Work task - Convert the rows from the line containing "ボランティア活動第１弾！京" through the end of the rows, both included, into a Markdown table with the columns Number and Line, giving each line its number and omitting blank lines and the pictures.

Dataset -

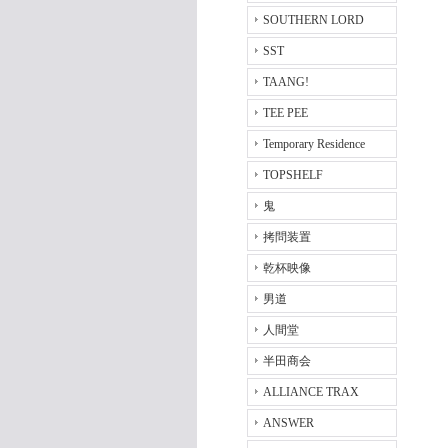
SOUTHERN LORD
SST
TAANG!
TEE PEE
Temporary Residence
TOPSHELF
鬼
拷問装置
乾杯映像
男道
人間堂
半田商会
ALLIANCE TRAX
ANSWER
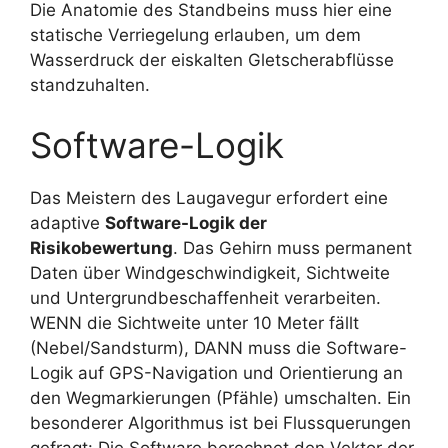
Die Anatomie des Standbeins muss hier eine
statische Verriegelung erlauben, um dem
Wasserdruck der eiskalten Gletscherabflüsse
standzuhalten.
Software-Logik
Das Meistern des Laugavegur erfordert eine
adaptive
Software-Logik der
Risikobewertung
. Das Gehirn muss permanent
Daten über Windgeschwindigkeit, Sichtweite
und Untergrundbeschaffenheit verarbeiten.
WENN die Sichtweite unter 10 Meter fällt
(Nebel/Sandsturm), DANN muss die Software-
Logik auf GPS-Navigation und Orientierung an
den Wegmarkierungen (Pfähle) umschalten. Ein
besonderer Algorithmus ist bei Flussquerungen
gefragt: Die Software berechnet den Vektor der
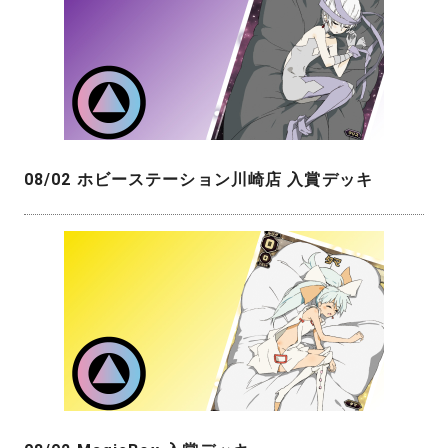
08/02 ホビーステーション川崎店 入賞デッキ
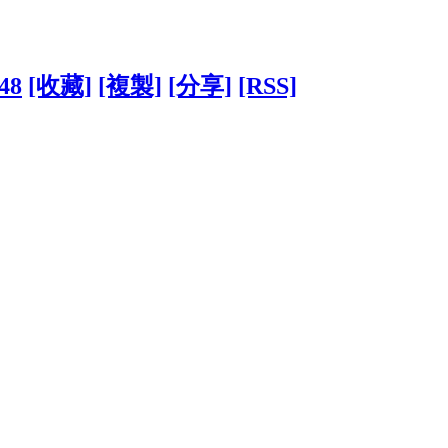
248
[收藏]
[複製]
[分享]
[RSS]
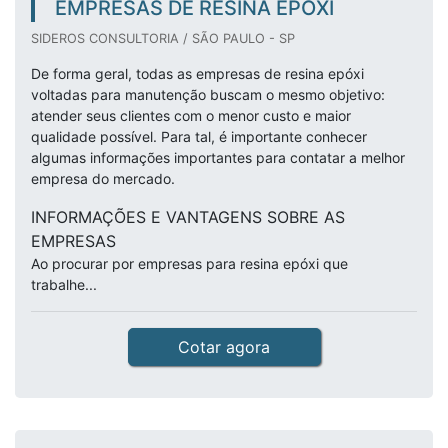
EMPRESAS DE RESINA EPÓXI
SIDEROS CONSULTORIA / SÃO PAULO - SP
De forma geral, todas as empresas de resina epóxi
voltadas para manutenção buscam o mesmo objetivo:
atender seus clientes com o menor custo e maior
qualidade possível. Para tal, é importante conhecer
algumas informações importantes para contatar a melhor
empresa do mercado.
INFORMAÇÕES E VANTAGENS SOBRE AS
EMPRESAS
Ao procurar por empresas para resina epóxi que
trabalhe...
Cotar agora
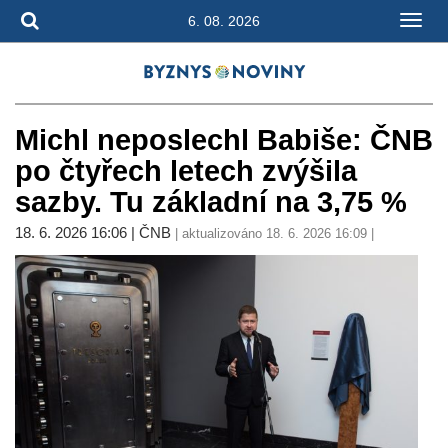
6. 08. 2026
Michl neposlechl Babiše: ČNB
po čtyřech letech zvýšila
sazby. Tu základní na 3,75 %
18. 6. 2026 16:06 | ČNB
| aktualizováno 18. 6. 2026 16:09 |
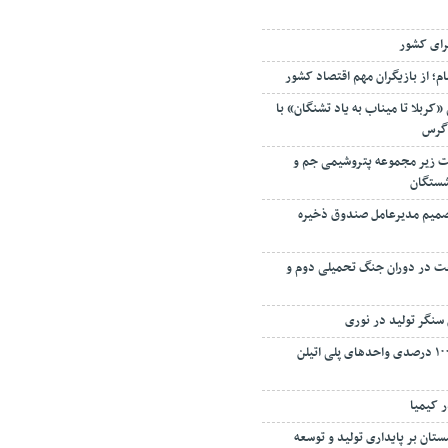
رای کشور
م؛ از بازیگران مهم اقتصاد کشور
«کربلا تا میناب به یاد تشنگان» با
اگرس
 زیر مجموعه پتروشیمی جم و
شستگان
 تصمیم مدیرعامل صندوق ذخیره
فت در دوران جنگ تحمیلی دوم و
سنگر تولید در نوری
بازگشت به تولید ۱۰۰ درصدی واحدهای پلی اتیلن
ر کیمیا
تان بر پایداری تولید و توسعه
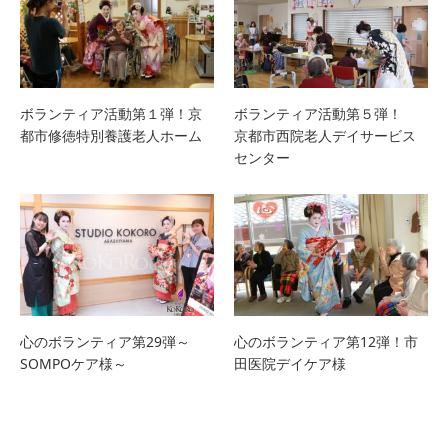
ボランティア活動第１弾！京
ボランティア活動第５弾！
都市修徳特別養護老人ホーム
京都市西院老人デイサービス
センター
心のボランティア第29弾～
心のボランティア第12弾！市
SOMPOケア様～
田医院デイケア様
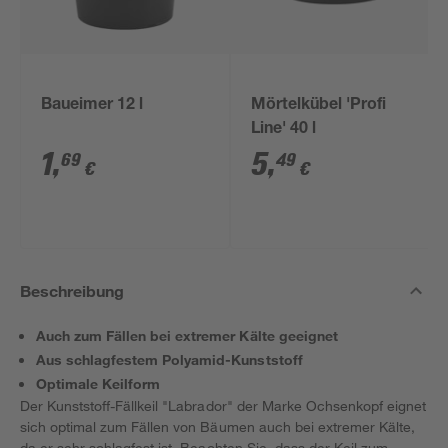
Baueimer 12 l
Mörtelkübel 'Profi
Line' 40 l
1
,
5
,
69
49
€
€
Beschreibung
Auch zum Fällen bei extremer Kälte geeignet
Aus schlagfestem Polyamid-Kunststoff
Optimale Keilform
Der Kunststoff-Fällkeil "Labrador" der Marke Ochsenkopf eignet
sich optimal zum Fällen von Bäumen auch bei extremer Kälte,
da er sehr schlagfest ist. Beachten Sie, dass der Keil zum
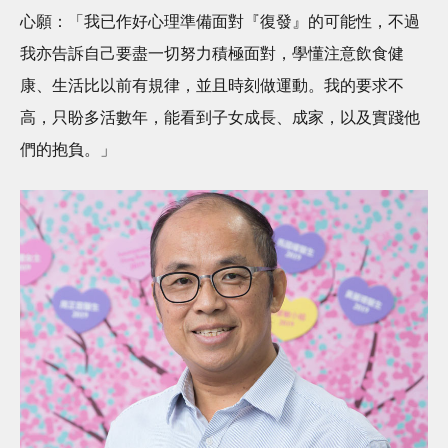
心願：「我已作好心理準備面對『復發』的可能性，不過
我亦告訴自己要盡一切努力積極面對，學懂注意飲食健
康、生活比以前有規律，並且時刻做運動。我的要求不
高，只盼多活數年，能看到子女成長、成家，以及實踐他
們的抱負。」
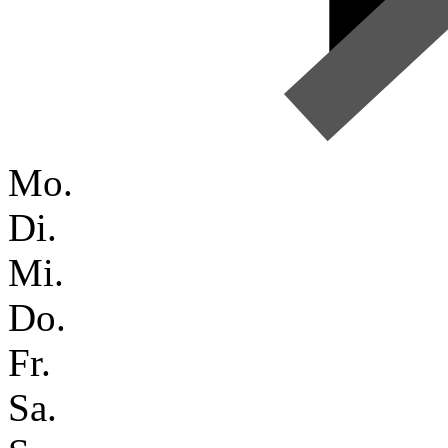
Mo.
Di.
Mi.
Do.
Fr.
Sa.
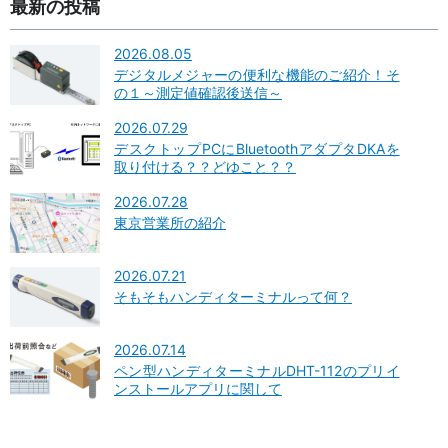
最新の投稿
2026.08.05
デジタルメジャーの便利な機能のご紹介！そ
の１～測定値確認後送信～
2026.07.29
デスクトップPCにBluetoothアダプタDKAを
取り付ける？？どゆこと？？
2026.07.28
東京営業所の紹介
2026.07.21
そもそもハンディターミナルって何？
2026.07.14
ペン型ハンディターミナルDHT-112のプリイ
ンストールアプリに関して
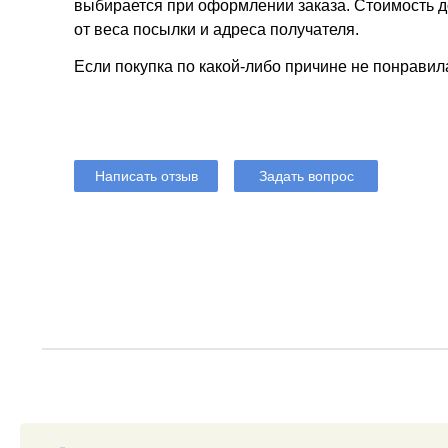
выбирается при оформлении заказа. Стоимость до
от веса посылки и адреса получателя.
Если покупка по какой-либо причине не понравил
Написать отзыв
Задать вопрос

Result for this exercise -
| Number | Line |
|---|---|
| 1 | ボランティア活動第１弾！京 |
| 2 | ボランティア活動第５弾！ |
| 3 | 都市修徳特別養護老人ホーム |
| 4 | 京都市西院老人デイサービス |
| 5 | センター |
| 6 | 心のボランティア第29弾～ |
| 7 | 心のボランティア第12弾！市 |
| 8 | SOMPOケア様～ |
| 9 | 田医院デイケア様 |
| 10 | Baueimer 12 l |
| 11 | Mörtelkübel 'Profi |
| 12 | Line' 40 l |
| 13 | 1 |
| 14 | , |
| 15 | 5 |
| 16 | , |
| 17 | 69 |
| 18 | 49 |
| 19 | € |
| 20 | € |
| 21 | Beschreibung |
| 22 | Auch zum Fällen bei extremer Kälte geeignet |
| 23 | Aus schlagfestem Polyamid-Kunststoff |
| 24 | Optimale Keilform |
| 25 | Der Kunststoff-Fällkeil "Labrador" der Marke Ochsenkopf eignet |
| 26 | sich optimal zum Fällen von Bäumen auch bei extremer Kälte, |
| 27 | da er sehr schlagfest ist. Beachten Sie, dass der Keil zum |
| 28 | 心願：「我已作好心理準備面對『復發』的可能性，不過 |
| 29 | 我亦告訴自己要盡一切努力積極面對，學懂注意飲食健 |
| 30 | 康、生活比以前有規律，並且時刻做運動。我的要求不 |
| 31 | 高，只盼多活數年，能看到子女成長、成家，以及實踐他 |
| 32 | 們的抱負。」 |
| 33 | Mo. |
| 34 | Di. |
| 35 | Mi. |
| 36 | Do. |
| 37 | Fr. |
| 38 | Sa. |
| 39 | 最新の投稿 |
| 40 | 2026.08.05 |
| 41 | デジタルメジャーの便利な機能のご紹介！そ |
| 42 | の１～測定値確認後送信～ |
| 43 | 2026.07.29 |
| 44 | デスクトップPCにBluetoothアダプタDKAを |
| 45 | 取り付ける？？どゆこと？？ |
| 46 | 2026.07.28 |
| 47 | 東京営業所の紹介 |
| 48 | 2026.07.21 |
| 49 | そもそもハンディターミナルって何？ |
| 50 | 2026.07.14 |
| 51 | ペン型ハンディターミナルDHT-112のプリイ |
| 52 | ンストールアプリに関して |
| 53 | выбирается при оформлении заказа. Стоимость до |
| 54 | от веса посылки и адреса получателя. |
| 55 | Если покупка по какой-либо причине не понравил |
| 56 | Написать отзыв |
| 57 | Задать вопрос |